How to choose your eggs

  The old adage, ‘You are what you eat’ certainly holds true when considering the nutritional value of eggs. For chicken to be classified as ‘free range’, it must have been granted access to the outdoors during the raising process. Hens that have access to better pasture have better eggs than birds kept in cages.
  Free-range hens eat a healthy, natural diet that then manifests into healthier and more nutritious eggs. Alongside having more vitamin A and vitamin E, the main benefit of free-range eggs is their omega 3 fatty acid value.
  As mentioned in the fat section of the book, omega 3s are an essential fatty acid because the body can’t manufacture it on its own, and you must consume it from food. According to Barb Gorski from Sustainable Agriculture Research and Education, free-range hens normally produce four times the omega 3s as their caged sisters. The egg yolk, which has most of the nutritional value, is the best indicator of egg quality. A darker yolk, normally dark orange, is an indication of a chicken fed with nutritious and balanced diet rich in omega 3, while a bright yellow yolk is normally the result of caged, poorly fed chickens.
  Free-range organic chicken farmers must feed their chickens lots of fresh greens including kale, collard and broccoli to produce the dark orange yolk, which has been proven to not only taste richer but also being richer in nutrients and vitamins.
  The take-home message is to always buy free-range organic eggs, which are slightly more expensive, but pack a much higher nutritional punch and can actually help you get leaner, faster, due to their higher omega 3 levels.

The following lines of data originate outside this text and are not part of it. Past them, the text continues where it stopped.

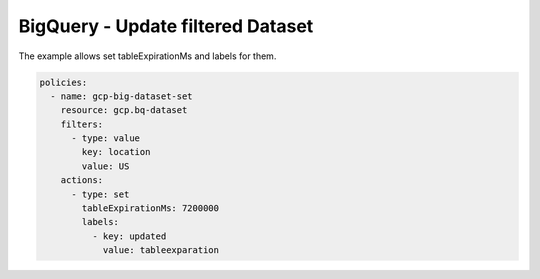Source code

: BigQuery - Update filtered Dataset
==================================

The example allows set tableExpirationMs and labels for them.

.. code-block:: yaml

    policies:
      - name: gcp-big-dataset-set
        resource: gcp.bq-dataset
        filters:
          - type: value
            key: location
            value: US
        actions:
          - type: set
            tableExpirationMs: 7200000
            labels:
              - key: updated
                value: tableexparation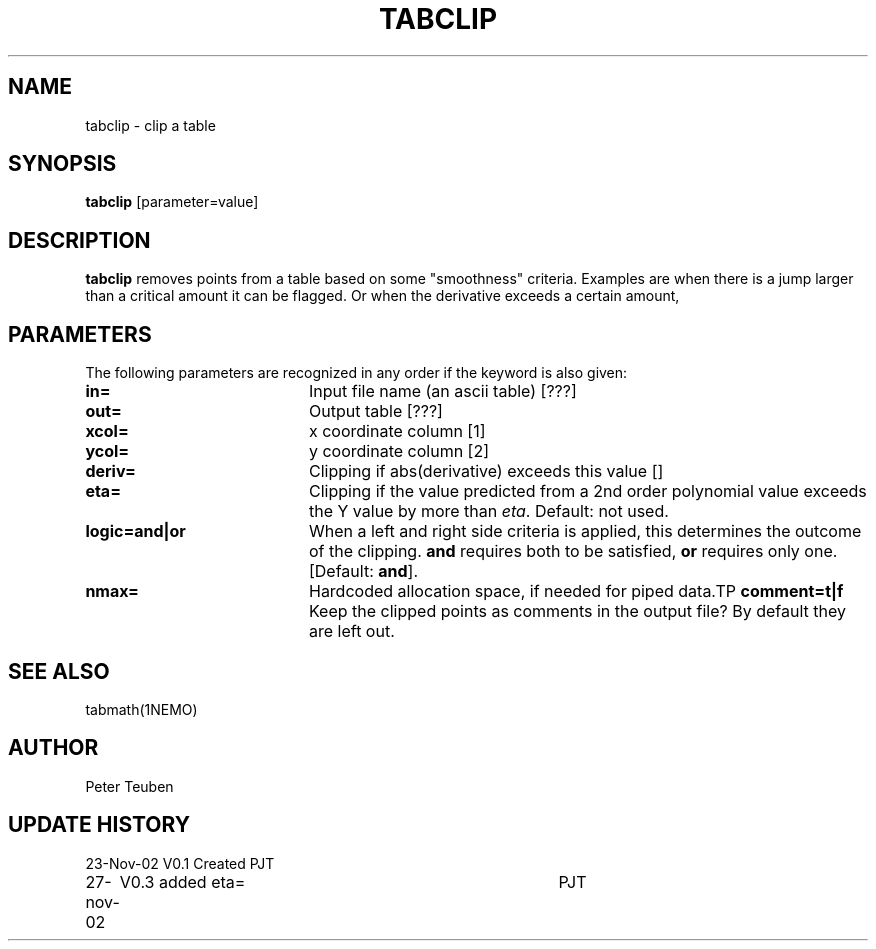 .TH TABCLIP 1NEMO "27 November 2002"
.SH NAME
tabclip \- clip a table
.SH SYNOPSIS
\fBtabclip\fP [parameter=value]
.SH DESCRIPTION
\fBtabclip\fP removes points from a table based on some "smoothness"
criteria. Examples are when there is a jump larger than a
critical amount it can be flagged. Or when the derivative exceeds
a certain amount,
.SH PARAMETERS
The following parameters are recognized in any order if the keyword
is also given:
.TP 20
\fBin=\fP
Input file name (an ascii table) [???] 
.TP
\fBout=\fP
Output table [???]     
.TP
\fBxcol=\fP
x coordinate column [1]    
.TP
\fBycol=\fP
y coordinate column [2]    
.TP
\fBderiv=\fP
Clipping if abs(derivative) exceeds this value [] 
.TP
\fBeta=\fP
Clipping if the value predicted from a 2nd order polynomial value exceeds
the Y value by more than \fIeta\fP.
Default: not used.
.TP
\fBlogic=and|or\fP
When a left and right side criteria is applied, this determines
the outcome of the clipping. \fBand\fP requires both to be satisfied,
\fBor\fP requires only one. [Default: \fBand\fP].
.TP
\fBnmax=\fP
Hardcoded allocation space, if needed for piped data.TP
\fBcomment=t|f\fP
Keep the clipped points as comments in the output file? By
default they are left out.
.SH SEE ALSO
tabmath(1NEMO)
.SH AUTHOR
Peter Teuben
.SH UPDATE HISTORY
.nf
.ta +1.0i +4.0i
23-Nov-02	V0.1 Created	PJT
27-nov-02	V0.3 added eta=	PJT
.fi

  What are the best sources of protein?

  Personally, I prefer meat and fish sources, as they already have all the essential amino acids that your body requires, but even if you don’t eat meat, you can get all your essential amino acids by combining the right foods. It just means you have to get a bit more experimental with your recipes.

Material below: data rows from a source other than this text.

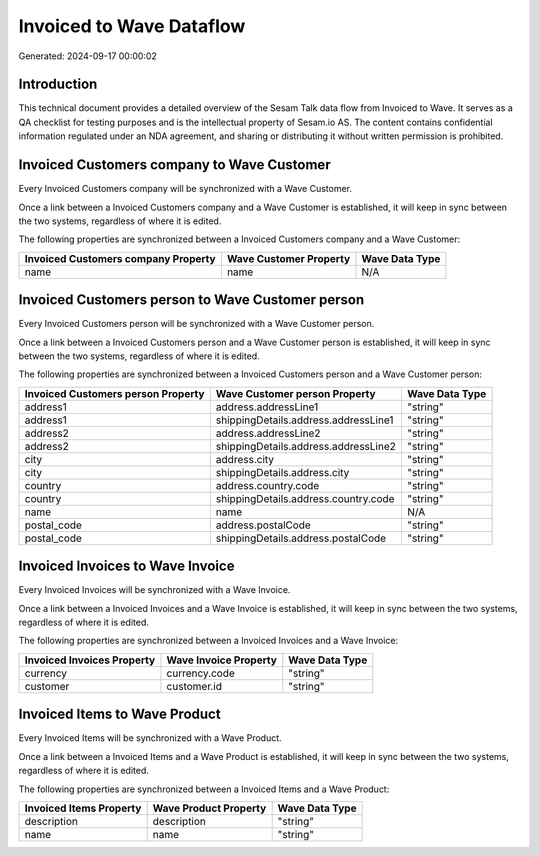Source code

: =========================
Invoiced to Wave Dataflow
=========================

Generated: 2024-09-17 00:00:02

Introduction
------------

This technical document provides a detailed overview of the Sesam Talk data flow from Invoiced to Wave. It serves as a QA checklist for testing purposes and is the intellectual property of Sesam.io AS. The content contains confidential information regulated under an NDA agreement, and sharing or distributing it without written permission is prohibited.

Invoiced Customers company to Wave Customer
-------------------------------------------
Every Invoiced Customers company will be synchronized with a Wave Customer.

Once a link between a Invoiced Customers company and a Wave Customer is established, it will keep in sync between the two systems, regardless of where it is edited.

The following properties are synchronized between a Invoiced Customers company and a Wave Customer:

.. list-table::
   :header-rows: 1

   * - Invoiced Customers company Property
     - Wave Customer Property
     - Wave Data Type
   * - name
     - name
     - N/A


Invoiced Customers person to Wave Customer person
-------------------------------------------------
Every Invoiced Customers person will be synchronized with a Wave Customer person.

Once a link between a Invoiced Customers person and a Wave Customer person is established, it will keep in sync between the two systems, regardless of where it is edited.

The following properties are synchronized between a Invoiced Customers person and a Wave Customer person:

.. list-table::
   :header-rows: 1

   * - Invoiced Customers person Property
     - Wave Customer person Property
     - Wave Data Type
   * - address1
     - address.addressLine1
     - "string"
   * - address1
     - shippingDetails.address.addressLine1
     - "string"
   * - address2
     - address.addressLine2
     - "string"
   * - address2
     - shippingDetails.address.addressLine2
     - "string"
   * - city
     - address.city
     - "string"
   * - city
     - shippingDetails.address.city
     - "string"
   * - country
     - address.country.code
     - "string"
   * - country
     - shippingDetails.address.country.code
     - "string"
   * - name
     - name
     - N/A
   * - postal_code
     - address.postalCode
     - "string"
   * - postal_code
     - shippingDetails.address.postalCode
     - "string"


Invoiced Invoices to Wave Invoice
---------------------------------
Every Invoiced Invoices will be synchronized with a Wave Invoice.

Once a link between a Invoiced Invoices and a Wave Invoice is established, it will keep in sync between the two systems, regardless of where it is edited.

The following properties are synchronized between a Invoiced Invoices and a Wave Invoice:

.. list-table::
   :header-rows: 1

   * - Invoiced Invoices Property
     - Wave Invoice Property
     - Wave Data Type
   * - currency
     - currency.code
     - "string"
   * - customer
     - customer.id
     - "string"


Invoiced Items to Wave Product
------------------------------
Every Invoiced Items will be synchronized with a Wave Product.

Once a link between a Invoiced Items and a Wave Product is established, it will keep in sync between the two systems, regardless of where it is edited.

The following properties are synchronized between a Invoiced Items and a Wave Product:

.. list-table::
   :header-rows: 1

   * - Invoiced Items Property
     - Wave Product Property
     - Wave Data Type
   * - description
     - description
     - "string"
   * - name
     - name
     - "string"


  I’ll list my favourites below. Personally, I try and source all my meat and fish from local butchers and fishmongers, as they can tell me if they have used any antibiotics, hormones or additives. However, most supermarkets also have organic, free-range or grass-fed sections. Again, they may cost a little bit more (but not in all cases – my local butcher is actually cheaper than most supermarkets) so shop around and find what works the best for you.
  Some foods such as beef and salmon also have a high-fat content, but are primarily protein foods, which is why I have included them in this list.
  Chicken (free range if possible)
  Turkey (free range if possible)
  Free-range eggs
  Beef or lamb (grass fed if possible)
  Rice protein powder
  Whey protein powder
  Wild fish (salmon, cod, mackerel, etc.)